Task requirements: A word-for-word repetition of the records beneath this task is the expected answer.

Supplied records:
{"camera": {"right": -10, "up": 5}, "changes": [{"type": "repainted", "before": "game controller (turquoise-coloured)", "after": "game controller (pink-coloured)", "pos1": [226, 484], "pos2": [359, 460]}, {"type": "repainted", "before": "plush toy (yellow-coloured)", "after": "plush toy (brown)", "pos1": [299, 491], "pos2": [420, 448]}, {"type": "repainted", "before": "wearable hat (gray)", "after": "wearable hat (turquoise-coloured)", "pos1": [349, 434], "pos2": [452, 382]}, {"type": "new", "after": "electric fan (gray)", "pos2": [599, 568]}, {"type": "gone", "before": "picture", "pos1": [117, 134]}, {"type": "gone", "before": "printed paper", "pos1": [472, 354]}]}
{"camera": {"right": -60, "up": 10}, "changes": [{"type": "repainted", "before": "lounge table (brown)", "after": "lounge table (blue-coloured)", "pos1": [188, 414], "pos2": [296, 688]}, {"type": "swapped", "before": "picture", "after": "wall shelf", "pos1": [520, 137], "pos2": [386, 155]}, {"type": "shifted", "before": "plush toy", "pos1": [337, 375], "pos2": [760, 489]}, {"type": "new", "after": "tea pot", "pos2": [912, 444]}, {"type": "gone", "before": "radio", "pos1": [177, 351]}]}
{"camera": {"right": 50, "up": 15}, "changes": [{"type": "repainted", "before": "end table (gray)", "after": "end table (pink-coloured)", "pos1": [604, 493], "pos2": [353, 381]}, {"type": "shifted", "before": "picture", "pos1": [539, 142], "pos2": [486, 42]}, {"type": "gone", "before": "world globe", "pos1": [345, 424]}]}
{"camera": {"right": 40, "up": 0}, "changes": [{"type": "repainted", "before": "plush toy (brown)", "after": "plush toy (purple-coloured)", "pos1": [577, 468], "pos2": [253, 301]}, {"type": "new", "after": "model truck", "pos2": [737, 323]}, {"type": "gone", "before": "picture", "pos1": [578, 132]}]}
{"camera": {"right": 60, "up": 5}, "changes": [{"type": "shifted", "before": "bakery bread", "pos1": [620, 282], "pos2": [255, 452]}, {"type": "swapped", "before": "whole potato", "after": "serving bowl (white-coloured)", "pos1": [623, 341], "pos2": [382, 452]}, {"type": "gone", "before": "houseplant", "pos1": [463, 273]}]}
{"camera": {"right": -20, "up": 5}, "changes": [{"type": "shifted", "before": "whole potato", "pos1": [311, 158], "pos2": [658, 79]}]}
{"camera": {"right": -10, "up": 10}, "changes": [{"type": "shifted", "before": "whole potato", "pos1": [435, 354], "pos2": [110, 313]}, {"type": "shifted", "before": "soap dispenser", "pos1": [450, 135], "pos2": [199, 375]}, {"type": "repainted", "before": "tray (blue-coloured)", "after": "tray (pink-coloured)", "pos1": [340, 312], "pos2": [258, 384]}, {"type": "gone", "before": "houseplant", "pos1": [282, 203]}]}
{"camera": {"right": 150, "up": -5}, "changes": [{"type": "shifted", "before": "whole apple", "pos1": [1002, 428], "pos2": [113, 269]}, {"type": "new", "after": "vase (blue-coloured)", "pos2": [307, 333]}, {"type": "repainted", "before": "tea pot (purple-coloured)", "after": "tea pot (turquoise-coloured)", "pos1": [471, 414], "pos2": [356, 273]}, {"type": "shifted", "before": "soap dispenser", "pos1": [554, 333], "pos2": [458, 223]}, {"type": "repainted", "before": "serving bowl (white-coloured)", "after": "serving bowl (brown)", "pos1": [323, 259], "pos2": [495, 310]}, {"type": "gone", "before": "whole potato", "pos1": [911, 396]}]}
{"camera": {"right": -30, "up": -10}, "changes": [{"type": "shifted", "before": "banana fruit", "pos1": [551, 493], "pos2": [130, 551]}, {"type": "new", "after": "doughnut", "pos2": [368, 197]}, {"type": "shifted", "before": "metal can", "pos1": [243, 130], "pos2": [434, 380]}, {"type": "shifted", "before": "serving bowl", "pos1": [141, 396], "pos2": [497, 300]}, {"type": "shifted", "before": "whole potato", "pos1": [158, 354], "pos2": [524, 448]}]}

Task result:
{"camera": {"right": -10, "up": 5}, "changes": [{"type": "repainted", "before": "game controller (turquoise-coloured)", "after": "game controller (pink-coloured)", "pos1": [226, 484], "pos2": [359, 460]}, {"type": "repainted", "before": "plush toy (yellow-coloured)", "after": "plush toy (brown)", "pos1": [299, 491], "pos2": [420, 448]}, {"type": "repainted", "before": "wearable hat (gray)", "after": "wearable hat (turquoise-coloured)", "pos1": [349, 434], "pos2": [452, 382]}, {"type": "new", "after": "electric fan (gray)", "pos2": [599, 568]}, {"type": "gone", "before": "picture", "pos1": [117, 134]}, {"type": "gone", "before": "printed paper", "pos1": [472, 354]}]}
{"camera": {"right": -60, "up": 10}, "changes": [{"type": "repainted", "before": "lounge table (brown)", "after": "lounge table (blue-coloured)", "pos1": [188, 414], "pos2": [296, 688]}, {"type": "swapped", "before": "picture", "after": "wall shelf", "pos1": [520, 137], "pos2": [386, 155]}, {"type": "shifted", "before": "plush toy", "pos1": [337, 375], "pos2": [760, 489]}, {"type": "new", "after": "tea pot", "pos2": [912, 444]}, {"type": "gone", "before": "radio", "pos1": [177, 351]}]}
{"camera": {"right": 50, "up": 15}, "changes": [{"type": "repainted", "before": "end table (gray)", "after": "end table (pink-coloured)", "pos1": [604, 493], "pos2": [353, 381]}, {"type": "shifted", "before": "picture", "pos1": [539, 142], "pos2": [486, 42]}, {"type": "gone", "before": "world globe", "pos1": [345, 424]}]}
{"camera": {"right": 40, "up": 0}, "changes": [{"type": "repainted", "before": "plush toy (brown)", "after": "plush toy (purple-coloured)", "pos1": [577, 468], "pos2": [253, 301]}, {"type": "new", "after": "model truck", "pos2": [737, 323]}, {"type": "gone", "before": "picture", "pos1": [578, 132]}]}
{"camera": {"right": 60, "up": 5}, "changes": [{"type": "shifted", "before": "bakery bread", "pos1": [620, 282], "pos2": [255, 452]}, {"type": "swapped", "before": "whole potato", "after": "serving bowl (white-coloured)", "pos1": [623, 341], "pos2": [382, 452]}, {"type": "gone", "before": "houseplant", "pos1": [463, 273]}]}
{"camera": {"right": -20, "up": 5}, "changes": [{"type": "shifted", "before": "whole potato", "pos1": [311, 158], "pos2": [658, 79]}]}
{"camera": {"right": -10, "up": 10}, "changes": [{"type": "shifted", "before": "whole potato", "pos1": [435, 354], "pos2": [110, 313]}, {"type": "shifted", "before": "soap dispenser", "pos1": [450, 135], "pos2": [199, 375]}, {"type": "repainted", "before": "tray (blue-coloured)", "after": "tray (pink-coloured)", "pos1": [340, 312], "pos2": [258, 384]}, {"type": "gone", "before": "houseplant", "pos1": [282, 203]}]}
{"camera": {"right": 150, "up": -5}, "changes": [{"type": "shifted", "before": "whole apple", "pos1": [1002, 428], "pos2": [113, 269]}, {"type": "new", "after": "vase (blue-coloured)", "pos2": [307, 333]}, {"type": "repainted", "before": "tea pot (purple-coloured)", "after": "tea pot (turquoise-coloured)", "pos1": [471, 414], "pos2": [356, 273]}, {"type": "shifted", "before": "soap dispenser", "pos1": [554, 333], "pos2": [458, 223]}, {"type": "repainted", "before": "serving bowl (white-coloured)", "after": "serving bowl (brown)", "pos1": [323, 259], "pos2": [495, 310]}, {"type": "gone", "before": "whole potato", "pos1": [911, 396]}]}
{"camera": {"right": -30, "up": -10}, "changes": [{"type": "shifted", "before": "banana fruit", "pos1": [551, 493], "pos2": [130, 551]}, {"type": "new", "after": "doughnut", "pos2": [368, 197]}, {"type": "shifted", "before": "metal can", "pos1": [243, 130], "pos2": [434, 380]}, {"type": "shifted", "before": "serving bowl", "pos1": [141, 396], "pos2": [497, 300]}, {"type": "shifted", "before": "whole potato", "pos1": [158, 354], "pos2": [524, 448]}]}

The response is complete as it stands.